### Written exercise
Extend the notice about reversing the CTA and CQ Plan fee changes, starting right after its final sentence.

### Supplied text
* * *

Pursuant to Section 11A of the Securities Exchange Act of 1934 (“Act”),[1] and Rule 608 thereunder,[2] notice is hereby given that on May 10, 2013, the Consolidated Tape Association (“CTA”) Plan and Consolidated Quotation (“CQ”) Plan Start Printed Page 30366participants (“Participants”) [3] filed with the Securities and Exchange Commission (“Commission”) a proposal to amend the Second Restatement of the CTA Plan and Restated CQ Plan (collectively, the “Plans”).[4] The amendments (“Reversal Amendments”) propose to reverse the fee changes for which the Participants filed in the Sixteenth [5] and Seventeenth [6] Charges Amendments to the CTA Plan and the Eighth [7] and Ninth [8] Charges Amendments to the CQ Plan.
Pursuant to Rule 608(b)(3)(i) under Regulation NMS,[9] the Participants designated the Reversal Amendments as establishing or changing a fee or other charge collected on their behalf in connection with access to, or use of, the facilities contemplated by the Plans. As a result, the Reversal Amendments became effective upon filing with the Commission. At any time within 60 days of the filing of the Reversal Amendments, the Commission may summarily abrogate the Reversal Amendments and require that the Reversal Amendments be refiled in accordance with paragraph (a)(1) of Rule 608 and reviewed in accordance with paragraph (b)(2) of Rule 608, if it appears to the Commission that such action is necessary or appropriate in the public interest, for the protection of investors, or the maintenance of fair and orderly markets, to remove impediments to, and perfect the mechanisms of, a national market system or otherwise in furtherance of the purposes of the Act.
The Commission is publishing this notice to solicit comments from interested persons on the proposed Reversal Amendments.
I. Rule 608(a)
A. Purpose of the Amendments
On March 11, 2013, the Participants filed with the Commission for immediate effectiveness the Sixteenth Charges Amendment to the CTA Plan and the Eighth Charges Amendment to the CQ Plan (the “March 11 Filings”). Those two amendments (the “Two Amendments”) made a number of changes to the fees payable under the Plans in an effort to achieve greater simplicity and to reduce administrative burdens.
Among other things, they changed professional subscriber charges, nonprofessional subscriber charges, per-quote packet charges and access charges. They also added new redistribution charges, multiple feed charges and late-reporting charges, and the deletion of the Network B ticker charge.
In addition, they consolidated, simplified and updated the market data fee schedules under both Plans by replacing Schedules A-1 through A-4 of Exhibit E to the CTA Plan and Schedules A-1 through A-4 of Exhibit E to the CQ Plan with a single, consolidated fee schedule (the “CTA/CQ Fee Schedule”).

* * *

### Stored records
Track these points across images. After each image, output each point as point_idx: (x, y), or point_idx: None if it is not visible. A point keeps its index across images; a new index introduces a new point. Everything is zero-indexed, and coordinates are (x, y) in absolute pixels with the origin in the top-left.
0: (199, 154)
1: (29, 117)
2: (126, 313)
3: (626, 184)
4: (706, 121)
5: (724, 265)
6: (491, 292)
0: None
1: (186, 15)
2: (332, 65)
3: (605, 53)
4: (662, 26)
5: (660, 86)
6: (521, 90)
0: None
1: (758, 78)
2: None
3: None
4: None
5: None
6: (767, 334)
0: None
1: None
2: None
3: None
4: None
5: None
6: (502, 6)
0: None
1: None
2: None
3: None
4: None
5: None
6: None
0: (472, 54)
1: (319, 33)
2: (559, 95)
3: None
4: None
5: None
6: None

* * *

### Output for this task
The Participants announced that all of those proposed changes would become effective as of April 1, 2013.
On March 27, 2013, the Participants filed with the Commission for immediate effectiveness the Seventeenth Charges Amendment to the CTA Plan and the Ninth Charges Amendment to the CQ Plan (the “March 27 Filings”).
The March 27 Filings amended the effective date for one of the professional subscriber device fee changes set forth in March 11 Filings, the change by which the Participants combined separate monthly device fees that professional subscribers pay for Network B last sale information under the CTA Plan and for Network B quotation information under the CQ Plan into one combined monthly fee of $24.00 per device for both last sale information and quotation information (the “Network B Device Fee Change”).
The March 27 Filings delayed the effective date of the Network B Device Fee Change from April 1, 2013 to July 1, 2013.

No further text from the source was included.